■ **Aim of the exercise**:
Could you rename "parked car" to "parked van" everywhere in the data below, change nothing else, and write the lines out again without the pictures?

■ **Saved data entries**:
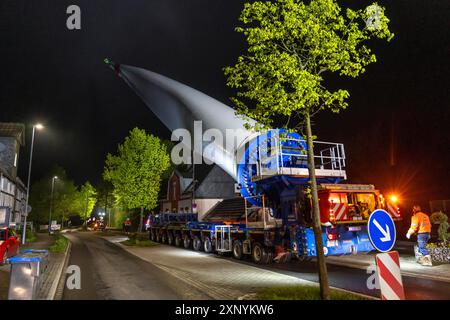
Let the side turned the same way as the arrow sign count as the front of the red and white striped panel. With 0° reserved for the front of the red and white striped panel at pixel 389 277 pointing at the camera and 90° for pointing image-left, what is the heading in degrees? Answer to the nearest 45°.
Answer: approximately 0°

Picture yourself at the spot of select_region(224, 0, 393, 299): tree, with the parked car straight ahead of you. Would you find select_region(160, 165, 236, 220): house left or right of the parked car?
right

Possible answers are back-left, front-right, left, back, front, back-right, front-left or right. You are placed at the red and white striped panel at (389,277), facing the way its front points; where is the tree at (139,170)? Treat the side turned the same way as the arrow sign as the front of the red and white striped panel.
back-right

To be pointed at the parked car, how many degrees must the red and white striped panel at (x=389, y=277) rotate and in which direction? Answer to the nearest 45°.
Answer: approximately 90° to its right

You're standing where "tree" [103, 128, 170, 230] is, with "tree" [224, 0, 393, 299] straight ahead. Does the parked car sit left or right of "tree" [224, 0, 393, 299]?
right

■ **Solution to the problem**:
Let the side turned the same way as the arrow sign count as the front of the red and white striped panel. With 0° reserved for the front of the red and white striped panel at pixel 389 277 pointing at the camera and 90° for pointing image-left, what is the heading in degrees? Answer to the nearest 45°.
Answer: approximately 0°

Picture yourself at the spot of select_region(224, 0, 393, 299): tree, with the parked van straight ahead of you. Would you find select_region(160, 165, 236, 220): house left or right of the parked van?
right

Possible answers are back-left, front-right, left, back, front, back-right, front-left or right. You are placed at the red and white striped panel at (389,277), facing the way its front points; where is the tree at (139,170)? Treat the side turned the same way as the arrow sign as the front of the red and white striped panel.
back-right

To be pointed at the parked van, how many degrees must the red and white striped panel at (x=389, y=277) rotate and in which direction? Answer to the nearest 45°.
Answer: approximately 90° to its right

You're standing where "tree" [103, 128, 170, 230] is, with "tree" [224, 0, 393, 299] straight ahead. Does the parked van sit left or right of "tree" [224, 0, 393, 299]?
right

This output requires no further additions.